Minutes turn to hours as I rummage.
Stacks build up around me.
I study each clipped photo from a movie magazine or molested Elvis photo, yearbook, or newspaper clipping, with intensity. My nose is overwhelmed with the aged paper; there is a smell hard to describe that only aging paper presents to the olfactory.
I cringe at the folds, the tears, the faded ink and pencil marks. My eyes strain to make out names and notes. The frozen black and white smiles – the still life of yesterdays, clouded photo paper of precious moments. The moments lost to time. Discarded by those who possess no emotional response to the image.
My fingers expel poison oil to the paper with my manipulation and relocation of the lot fracturing the composting compositions. I sympathize with the frailness. Empathize with the realization of being lost.
I shuffle through postcards finding random five by seven-inch prints of forgettable faces. Then my fingertips feel the heavy white stock of the souvenir photo sleeve for the first time. The folder aged well. Corners right. Color faintly yellowed. My excitement piques. A memory from the Persian Room, a place unknown to me, a cocktail lounge at Hotel Sir Francis Drake, San Francisco, its cover corrects my ignorance.
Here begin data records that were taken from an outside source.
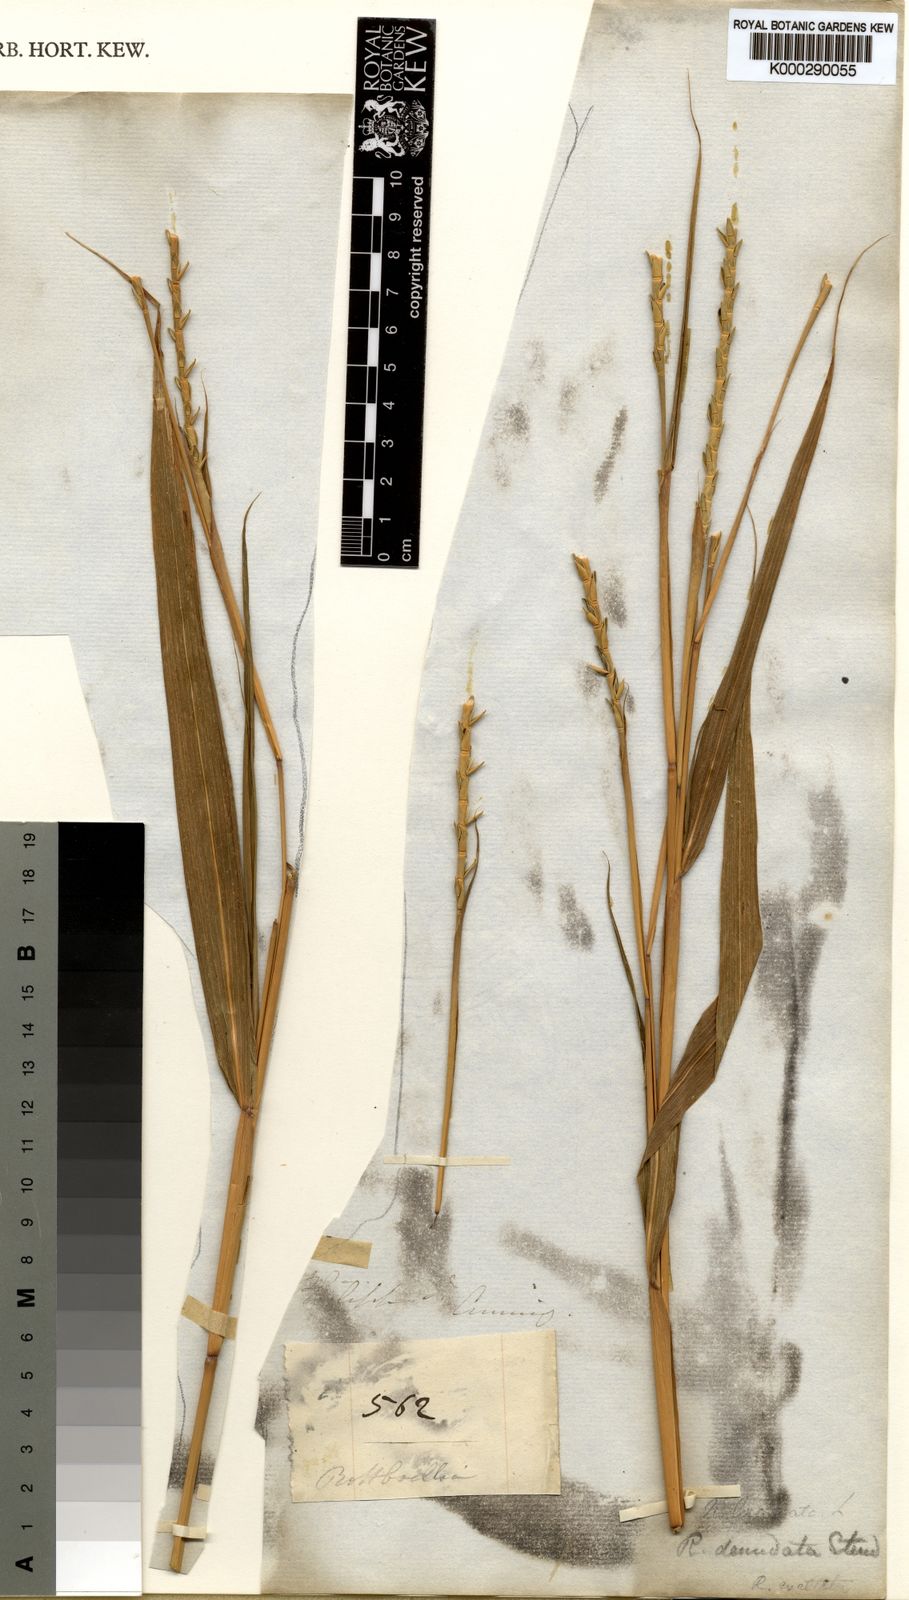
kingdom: Plantae
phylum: Tracheophyta
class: Liliopsida
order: Poales
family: Poaceae
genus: Rottboellia
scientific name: Rottboellia cochinchinensis
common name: Itchgrass
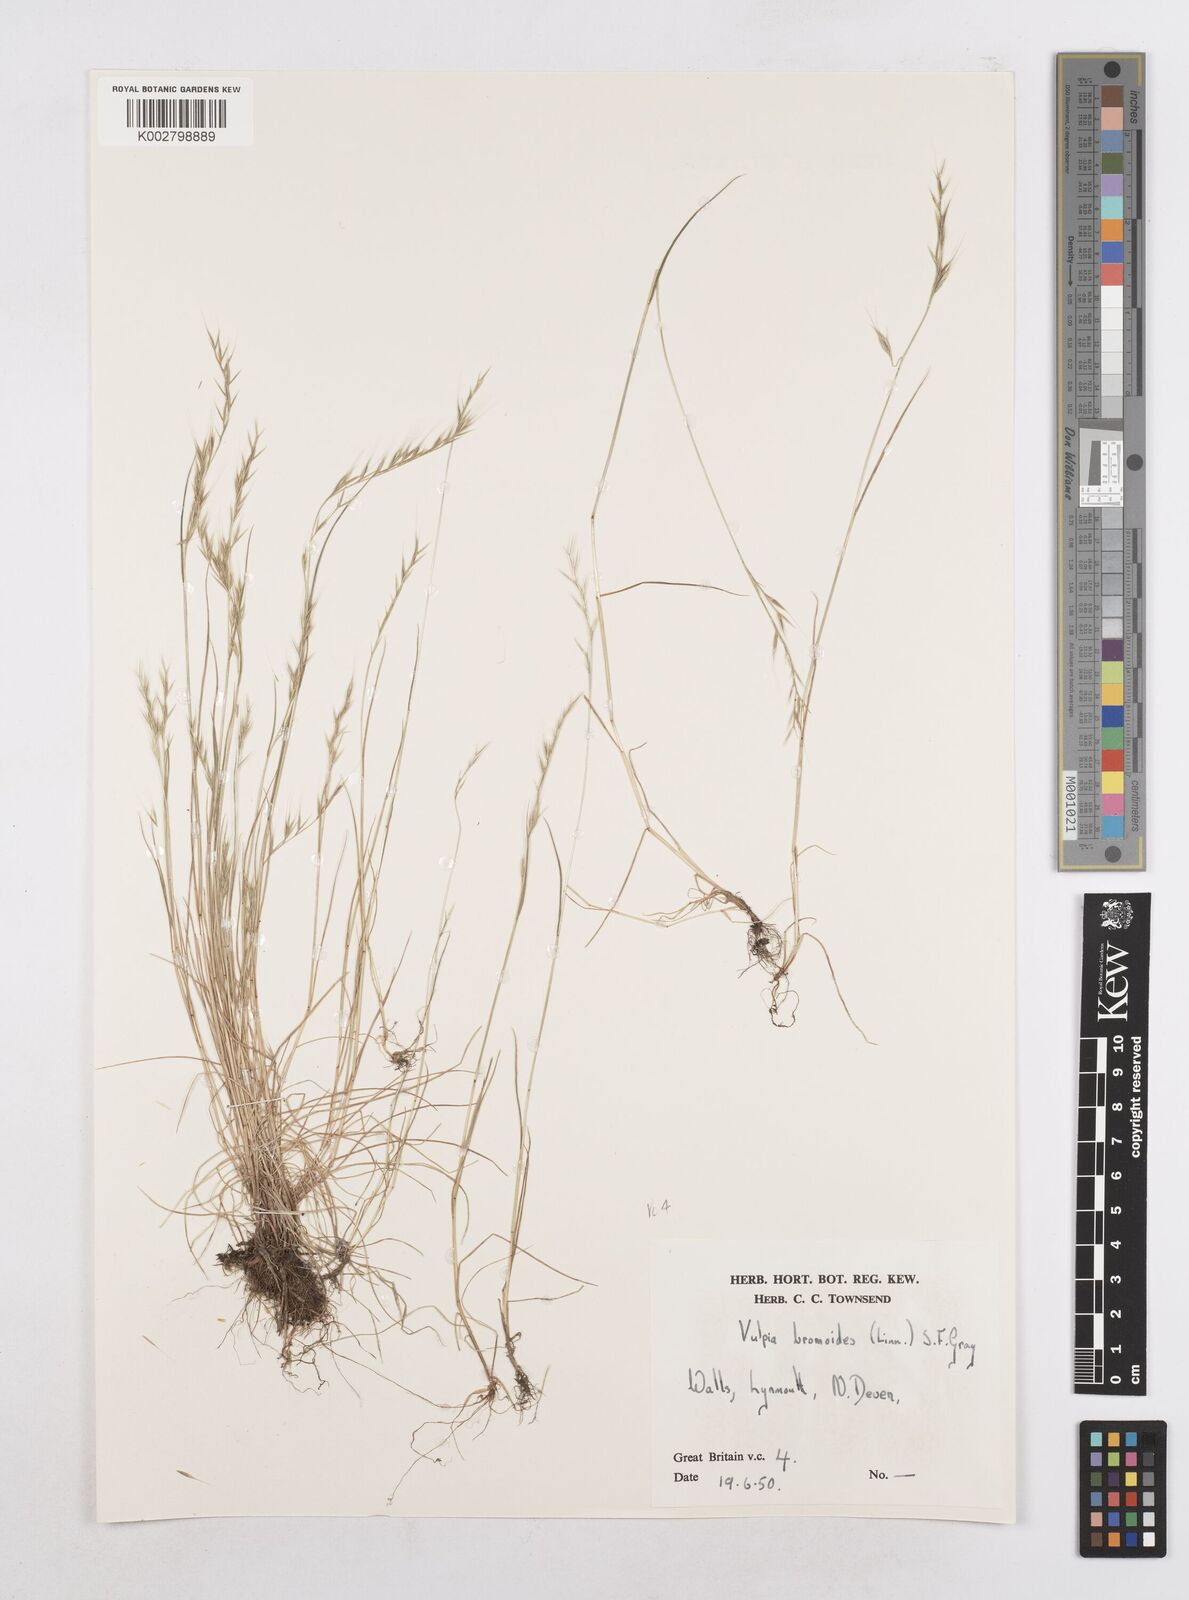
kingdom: Plantae
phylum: Tracheophyta
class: Liliopsida
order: Poales
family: Poaceae
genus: Festuca
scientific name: Festuca bromoides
Its existence here seems unexplainable -this item – out of place in a town as forgotten as the Lindisfarne Gospels or the Khmer Empire.
I open the fold.
The left, void of writing, the right, a photo, a couple at a cocktail table, Vintage World War II era. He sat to her left. An airman, bars across his chest below his left lapel – late into the war? A celebrated soldier who now wears his valor on his uniform? Stoic in his presence. Finely trimmed mustache, an homage to Erroll Flynn – a style that dates him, even in the late 1940s. The edges of his lips straight, smile pursed slightly – presenting an air of indifference. His face is intense yet forgettable.
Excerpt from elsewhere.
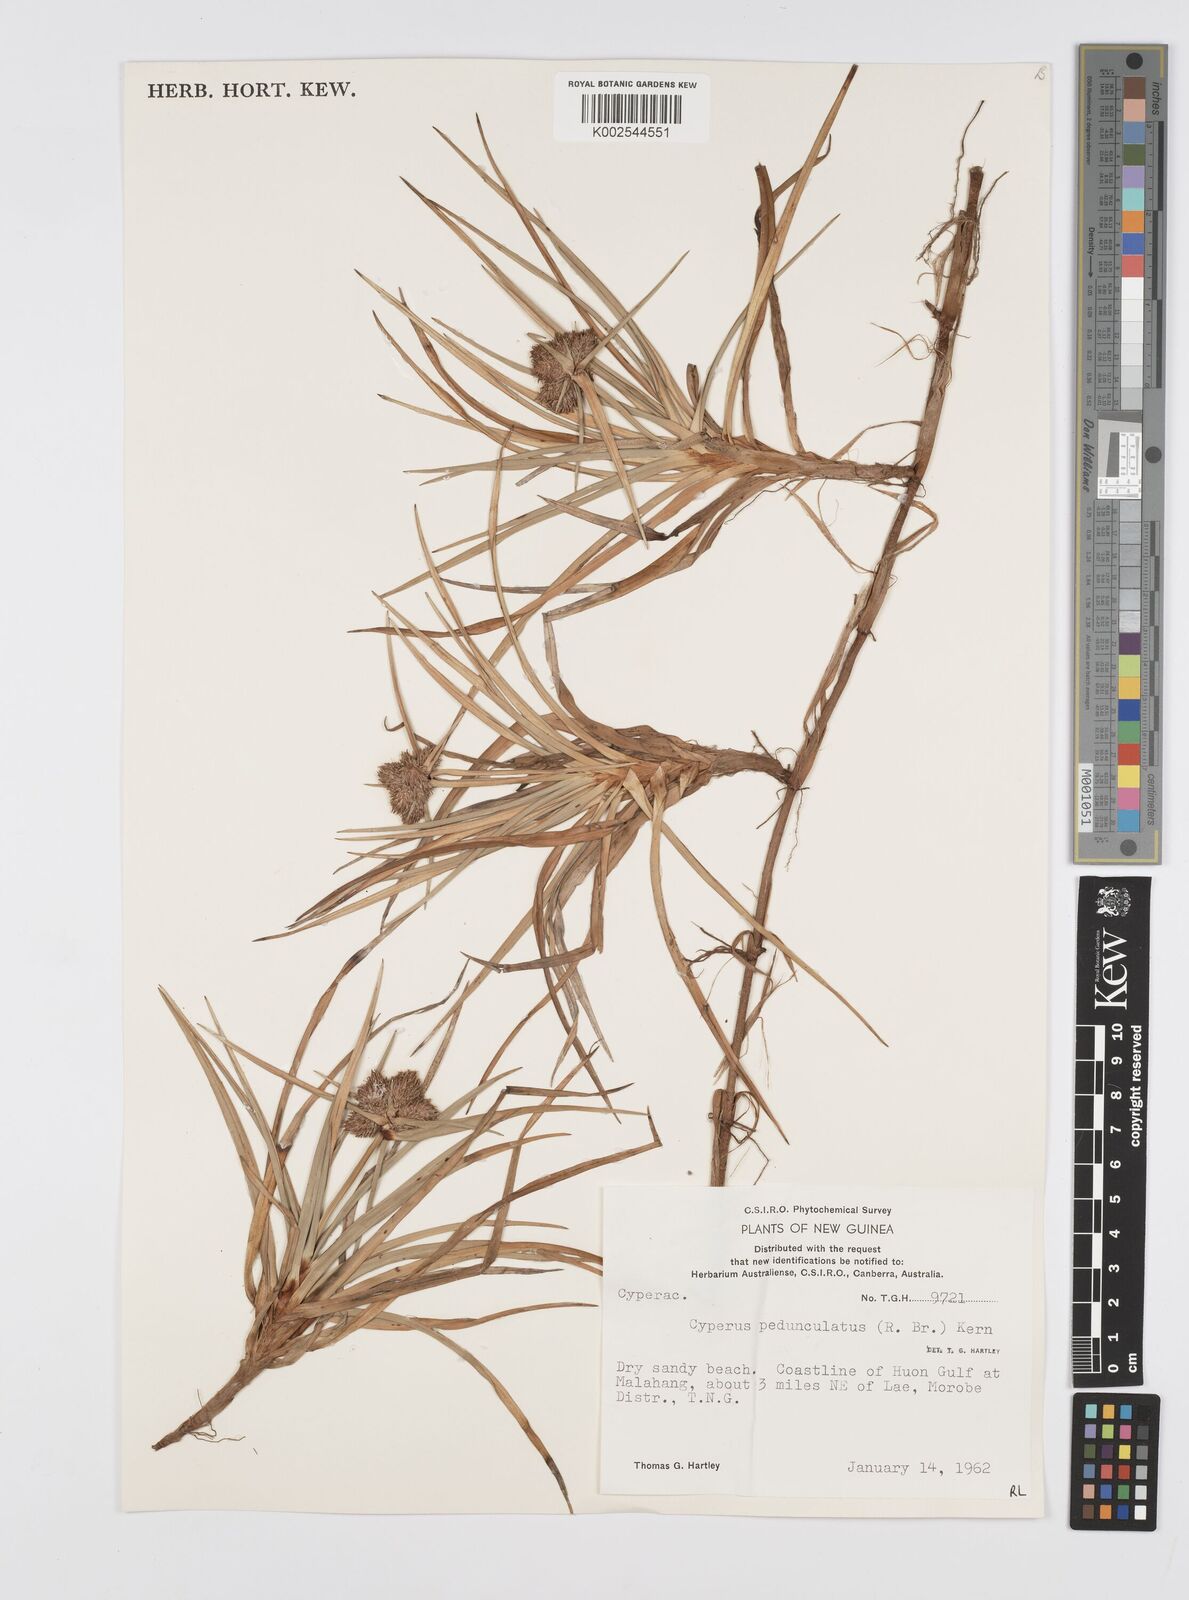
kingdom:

She, to his right, radiating a bright glow, evident even in the black and white photo. Her smile, forced, visual tension in her cheeks, her jaw clenched, locking down a brilliant yet forced smile. Her head tilted toward the right, away from the soldier, increasing the distance between the couple. Her eyes cast down cut to the right – as if this were a candid shot – a random photo.
It was not – it was a keepsake that was kept. It was a moment in a cocktail lounge in San Francisco, while the world, at war, found time to revel in the peaceful moments that joyous camaraderie empowered by libations offered, a quick snap of the shutter, a burst of light, an image delivered in a quick-flash that, unbeknownst to me at the time, would change my life.
I close the folder and study the image on the front cover – Persian Room San Francisco – I peek again at the photo – ponder the couple’s situation; something has connected me to this baryta paper image.
The heater kicks on, pushing out stale, dry heat onto the fragile memories surrounding me – pulling from them the moisture of life – I rescue my photo from the Persian Room from becoming a mummified memory – collect my find. I purchase the picture with little small talk, pull up my collar, and exit into the cold February air.